Today is National Survivors of Suicide Day / Vicki (wife)
National Survivors of Suicide Day
Grief and Mourning After Suicide
by Norman L. Farberow, Ph.D.
Bereavement for the loss of a loved one is a complex and idiosyncratic experience, with each person mourning at his own pace and in his own way; yet the process is surprisingly uniform. Survivors of deaths due to natural causes, accident, homicide or suicide experience comparable phases of shock, disbelief, protest, disorganization, yearning, and, eventually, reorganization. Similar feelings of depression, grief, anger, anxiety, guilt, physical symptoms and emotional distress develop.
Clinical observations, however, consistently confirm that the experience of surviving a loss to suicide is more difficult, more complicated, and more intense. Although many suicidal behaviors may precede a suicide, its suddenness will still shock. Death by suicide is frequently violent and bloody. Finding a loved one after a shot to the head, or having to cut down a hanging body may leave the family member with nightmares, severe anxiety, intrusive memories and other symptoms of post traumatic disorder. Feelings of abandonment and rejection are common in survivors who feel that the decedent willingly chose to separate, to leave behind loved ones and friends, to permanently and non-negotiably sunder bonds with spouse, parents, children and siblings. These feelings are hard to reconcile, and suicide survivors may be left with persistent, troubling concerns.
Surviving a loss to suicide is more difficult, more complicated, and more intense [than for any other loss].
Particularly the need to understand "why" drives survivors to search and review endlessly, hoping to find some logic in the act that will allow their feelings to be tolerated. In extreme cases, the need to find this answer may become an obsessional preoccupation that derails the bereavement process, while all too often death has made this answer inaccessible.

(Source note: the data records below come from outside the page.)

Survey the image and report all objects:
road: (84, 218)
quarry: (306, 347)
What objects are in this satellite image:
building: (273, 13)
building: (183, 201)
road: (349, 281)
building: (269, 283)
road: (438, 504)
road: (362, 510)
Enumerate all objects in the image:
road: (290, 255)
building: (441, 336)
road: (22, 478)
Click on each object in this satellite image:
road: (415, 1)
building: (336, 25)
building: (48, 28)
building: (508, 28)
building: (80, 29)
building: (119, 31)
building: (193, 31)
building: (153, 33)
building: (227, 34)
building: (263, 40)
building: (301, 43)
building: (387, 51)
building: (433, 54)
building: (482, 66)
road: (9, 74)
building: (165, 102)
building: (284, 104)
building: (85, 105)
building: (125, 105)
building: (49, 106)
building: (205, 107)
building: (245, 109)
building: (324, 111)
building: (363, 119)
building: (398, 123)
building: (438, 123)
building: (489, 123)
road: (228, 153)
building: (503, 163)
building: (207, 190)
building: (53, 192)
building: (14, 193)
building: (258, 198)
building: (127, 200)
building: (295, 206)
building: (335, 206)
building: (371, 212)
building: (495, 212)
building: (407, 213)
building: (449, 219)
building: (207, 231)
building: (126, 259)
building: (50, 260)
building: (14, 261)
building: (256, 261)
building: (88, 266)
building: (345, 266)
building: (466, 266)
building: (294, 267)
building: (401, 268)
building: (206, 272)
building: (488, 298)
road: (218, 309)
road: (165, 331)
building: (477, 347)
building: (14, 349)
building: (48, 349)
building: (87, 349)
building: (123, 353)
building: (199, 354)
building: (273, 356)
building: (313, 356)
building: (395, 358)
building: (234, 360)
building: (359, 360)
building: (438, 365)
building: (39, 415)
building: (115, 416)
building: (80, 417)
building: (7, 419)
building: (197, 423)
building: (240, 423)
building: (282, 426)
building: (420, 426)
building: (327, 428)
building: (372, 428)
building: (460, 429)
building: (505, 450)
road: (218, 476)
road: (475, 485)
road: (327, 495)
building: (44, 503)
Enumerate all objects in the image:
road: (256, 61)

Clinical reports show that not only has the suicide branded the decedent as psychologically damaged, it has often left the survivor feeling stigmatized and defective. Survivors may have a potential for themselves dying by suicide because of the example set by the suicide of their loved one.
Other feelings frequently found in excess are guilt and anger. Guilt feelings may plague the survivor with questions of "what if" and thoughts of "if only". Constant rumination over the events leading up to the death may leave the survivor convinced it could have been averted if only he had said this, or done that. Sometimes the guilt is projected onto others, and therapists, lovers, or family scapegoats may be blamed. When survivors fix blame on an outside source, their intense anger may dismiss all sources of help, even for unrelated problems.
Suicide affects the readiness of the survivor to trust -- fears of abandonment may provoke hesitancy toward commitment to any subsequent relationship. Suicide death in our society is often a source of shame and embarrassment -- suicide survivors get less social support and experience more intense feelings of guilt than survivors of other modes of death. Feelings of stigma may cause the survivor to withdraw at the same time that social taboos on discussing suicide cause friends to feel awkward and uncomfortable. The end result is the absence of supportive and comforting friends who would customarily have made themselves more available for emotional and practical support at the time of a loss by death.
Not every survivor needs therapy, and not every therapist should treat survivors. Needs differ, so that some survivors react to the death by seeking therapy immediately, while others mourn for a long time and recover slowly. Some develop somatic conditions, which are directly or indirectly attributed to the loss; when the symptoms are unusual and unrelieved, treatment is indicated. Severe depression, intense guilt, self-blame and suicidal feelings and behavior may appear along with withdrawal from customary social networks. The therapist must be non-judgmental of any treatment the deceased received, and should not blame the family nor the suicide.
Treatment may be offered to individuals, groups, or to families. Family therapy is indicated when the suicide affects the family severely, disrupting its functioning and producing scapegoating, blaming and isolation. While there have been few systematic evaluations of these treatment modalities, group therapy is usually the treatment chosen, as it offers survivors opportunities to discuss their feelings in a sharing atmosphere, to find that their feelings were typical and normal, and to find care and support. The exchange of experiences in the group helps teach group members a variety of coping strategies. The feeling of helping each other often serves to relieve strong feelings of anger and frustration at not being able to help their loved one.
Despite the lack of research, it has been gratifying to see how quickly therapists have developed creative clinical responses to serve survivors who experience severe psychological distress. Bereavement, grief, mourning, and survivorship are all part of a new field that is only now being studied. There is much work to be done.
Dr. Farberow is Clinical Professor of Psychiatry (Psychology) at the University of Southern California School of Medicine and a member of AFSP's Scientific Advisory Council. This article is reprinted from AFSP's Lifesavers newsletter.
Thinking of all who have lost a loved one to suicide.